• CHECK YOUR UNDERSTANDING:
1. Name every football club that the Eddie Mitchell article connects him with.
2. According to the Eddie Mitchell article, to whom were Mitchell's shares of AFC Bournemouth sold?
3. Using the Eddie Mitchell article, explain what the "beginning rise of the team" that Mitchell oversaw refers to.

• TEXT UNDER STUDY:
=======

Chairman of AFC Bournemouth
- In office June 2009 – September 2013
- Succeeded by: Maxim Demin

Personal details
- Born: 1954 or 1955
- Died: 17 February 2024 (aged 69)
- Children: 2
- Occupation: Property developer, sports executive

= Eddie Mitchell =

English football club owner (1954/1955–2024)

Eddie Mitchell (1954 or 1955 – 17 February 2024) was an English sports executive.

== Football career ==
Mitchell owned Dorchester Town FC. He was also involved in Poole Town F.C.. He was known as "Marmite Mitch".

Mitchell was the owner and chairman of AFC Bournemouth between June 2009 and September 2013, and oversaw the beginning rise of the team which moved up from League Two to the Championship. It was the first time this had happened since 1987. In September 2013, he stepped down as chair. His shares of the club were sold to Russian businessman Maxim Demin. Two weeks after he had sold the club, he was banned from spectating its games.

=======

[Dataset entries]
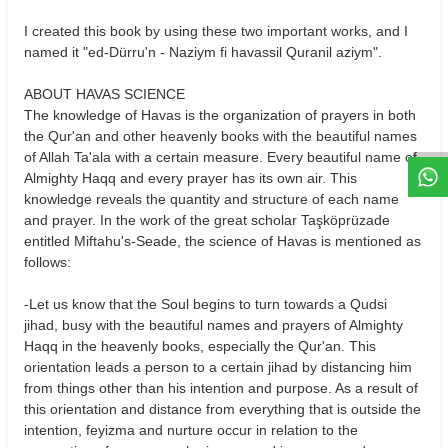
I created this book by using these two important works, and I
named it "ed-Dürru'n - Naziym fi havassil Quranil aziym".
W
h
t
s
a
p
p
D
e
s
e
H
a
t
t
ABOUT HAVAS SCIENCE
The knowledge of Havas is the organization of prayers in both
the Qur'an and other heavenly books with the beautiful names
of Allah Ta'ala with a certain measure. Every beautiful name of
Almighty Haqq and every prayer has its own air. This
knowledge reveals the quantity and structure of each name
and prayer. In the work of the great scholar Taşköprüzade
entitled Miftahu's-Seade, the science of Havas is mentioned as
follows:
-Let us know that the Soul begins to turn towards a Qudsi
jihad, busy with the beautiful names and prayers of Almighty
Haqq in the heavenly books, especially the Qur'an. This
orientation leads a person to a certain jihad by distancing him
from things other than his intention and purpose. As a result of
this orientation and distance from everything that is outside the
intention, feyizma and nurture occur in relation to the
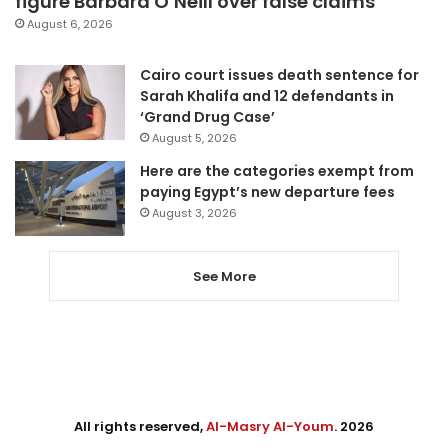
figure Barbara O’Neill over false claims
August 6, 2026
Cairo court issues death sentence for
Sarah Khalifa and 12 defendants in
‘Grand Drug Case’
August 5, 2026
Here are the categories exempt from
paying Egypt’s new departure fees
August 3, 2026
See More
All rights reserved,
Al-Masry Al-Youm
. 2026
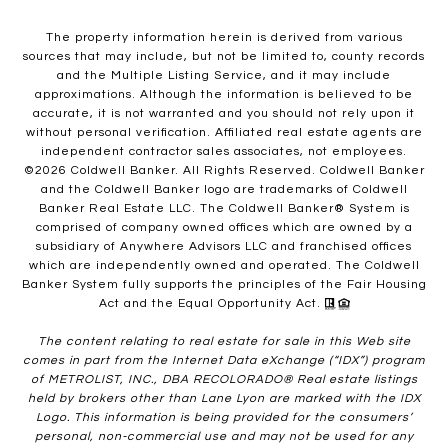
The property information herein is derived from various
sources that may include, but not be limited to, county records
and the Multiple Listing Service, and it may include
approximations. Although the information is believed to be
accurate, it is not warranted and you should not rely upon it
without personal verification. Affiliated real estate agents are
independent contractor sales associates, not employees.
©
2026
Coldwell Banker. All Rights Reserved. Coldwell Banker
and the Coldwell Banker logo are trademarks of Coldwell
Banker Real Estate LLC. The Coldwell Banker® System is
comprised of company owned offices which are owned by a
subsidiary of Anywhere Advisors LLC and franchised offices
which are independently owned and operated. The Coldwell
Banker System fully supports the principles of the Fair Housing
Act and the Equal Opportunity Act.
The content relating to real estate for sale in this Web site
comes in part from the Internet Data eXchange (“IDX”) program
of METROLIST, INC., DBA RECOLORADO® Real estate listings
held by brokers other than Lane Lyon are marked with the IDX
Logo. This information is being provided for the consumers’
personal, non-commercial use and may not be used for any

=======

• ANSWERS BELOW:
1. Dorchester Town FC, Poole Town F.C., and AFC Bournemouth.

2. They were sold to Russian businessman Maxim Demin.

3. It refers to AFC Bournemouth moving up from League Two to the Championship while Mitchell was owner and chairman, between June 2009 and September 2013. This was the first time such a rise had happened since 1987.